|Date Requested:February 22, 2005
Time Requested:11:11 AM
| FUND(S) |
5084-Medical Services Fund, 5074-Services To Children and Families Fund
Sources of Revenue
|General Fund,Special Fund,Other Fund Federal|
Legislation creates:Neither Program nor Fund
Effect this measure will have on costs and revenues of state government.
| The purpose of this bill is to prohibit out-of-state placements unless the out-of-state treatment or service is in the best interest of the child or the needed treatment is not available in the state.

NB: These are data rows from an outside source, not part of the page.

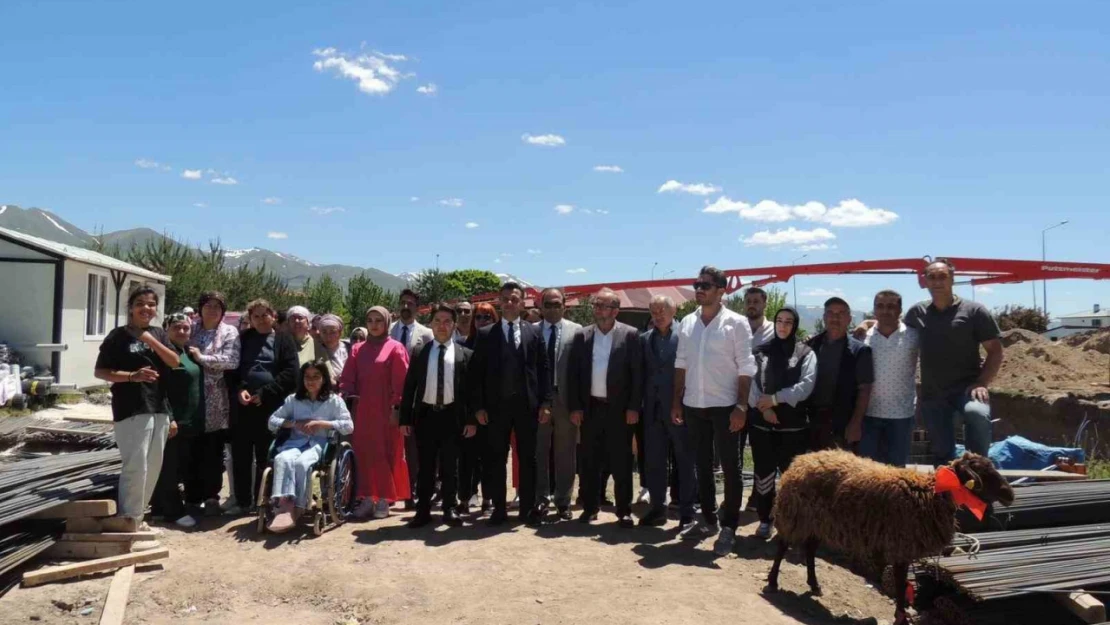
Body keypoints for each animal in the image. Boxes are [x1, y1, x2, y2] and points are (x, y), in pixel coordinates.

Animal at [763, 450, 1016, 625]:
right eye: (982, 471)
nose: (1010, 494)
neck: (932, 494)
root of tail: (801, 459)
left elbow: (903, 585)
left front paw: (901, 615)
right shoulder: (900, 547)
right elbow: (901, 585)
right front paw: (901, 617)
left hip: (817, 522)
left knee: (810, 549)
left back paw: (814, 585)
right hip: (795, 515)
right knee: (783, 545)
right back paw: (773, 582)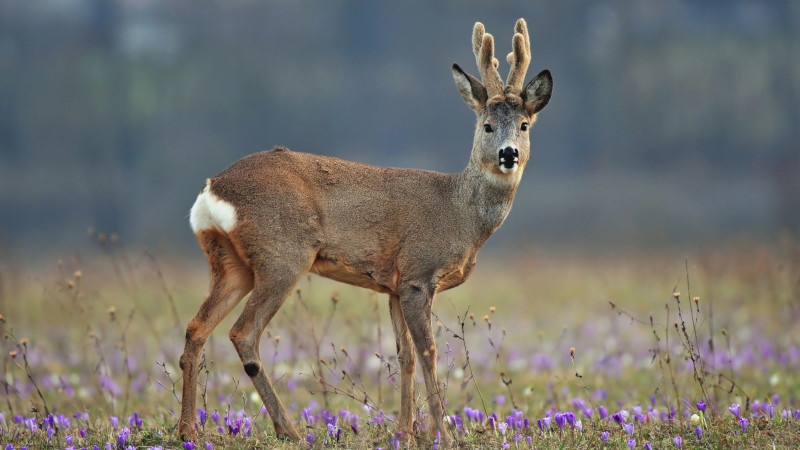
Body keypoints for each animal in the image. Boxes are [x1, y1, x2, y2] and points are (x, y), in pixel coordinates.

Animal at [178, 18, 552, 446]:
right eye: (487, 126)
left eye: (524, 125)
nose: (509, 154)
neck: (460, 213)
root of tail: (213, 188)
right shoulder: (418, 275)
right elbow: (428, 354)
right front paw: (443, 434)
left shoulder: (393, 286)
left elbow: (404, 356)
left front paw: (406, 433)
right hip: (282, 257)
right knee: (243, 333)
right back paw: (289, 429)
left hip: (230, 263)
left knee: (196, 327)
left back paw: (187, 429)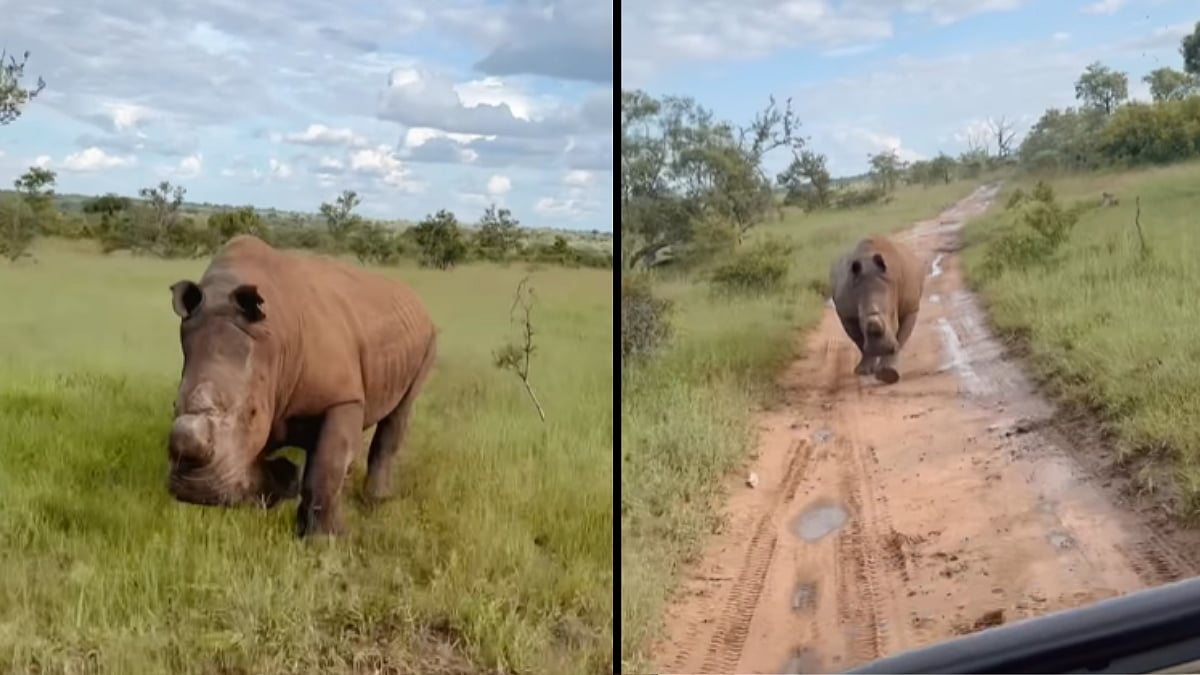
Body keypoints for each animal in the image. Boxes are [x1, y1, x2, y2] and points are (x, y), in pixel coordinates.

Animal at [166, 235, 437, 537]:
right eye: (174, 405)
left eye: (252, 413)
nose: (196, 490)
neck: (274, 341)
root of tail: (414, 298)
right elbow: (259, 470)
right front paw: (286, 482)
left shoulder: (342, 398)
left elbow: (326, 467)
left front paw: (325, 539)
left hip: (429, 336)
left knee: (399, 411)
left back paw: (375, 501)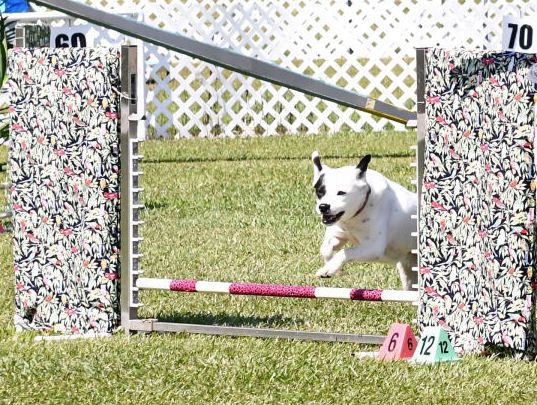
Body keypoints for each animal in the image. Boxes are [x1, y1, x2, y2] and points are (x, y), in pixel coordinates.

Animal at [312, 151, 417, 291]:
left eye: (341, 193)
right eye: (320, 191)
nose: (323, 207)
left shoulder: (372, 247)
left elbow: (346, 252)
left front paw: (329, 269)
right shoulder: (339, 233)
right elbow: (325, 249)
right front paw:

The Department cannot accurately estimate the fiscal impact of the legislation.
The Department of Health and Human Resources (DHHR) currently spends $24 million annually for out-of-state placements through the Bureau for Children and Families. These costs include room and board costs, education costs and ancillary costs. Currently, the Department only places children in out-of-state facilities when in-state facilities are not available, when the placement is the result of a court order or when the out-of-state placement is in the best interest of the child. This bill would not result in a change of policy by the Department, however, if facilities within the state became available that could provide the needed services, there could be some children returned to the state, as well some being placed in-state initially.
In addition to the above costs, the DHHR's Bureau for Medical Services (Medicaid), for state fiscal year 2003, made an average payment per day for in-state placements of $308.33 versus an average payment per day for an out-of-state placement of $238.70. The cost impact to Medicaid for this bill would be, at best, cost neutral and could potentially result in a cost increase. Medicaid is unable to quantify the potential cost increase due to unknown variables such as: length of stay, unallowable costs identified through cost settlements, the number of court mandated orders resulting in out-of-state placements, and the limited resources available in-state to serve these children.
Based on the assumption that children would be placed in in-state medicaid certified facilities, the Department would see a shift of some placement costs from the Department's Bureau for Children and Families to the Department's Bureau for Medical Services, which has a higher federal participation. Additionally, some of the in-state education costs would then become the obligation of the Department of Education rather than DHHR.
|Effect of Proposal||Fiscal Year|
|1. Estmated Total Cost||0||0||0|
|Repairs and Alterations||0||0||0|
|2. Estimated Total Revenues||0||0||0|
3. Explanation of above estimates (including long-range effect):
For the above reasons the Department cannot accurately estimate the fiscal impact of the legislation.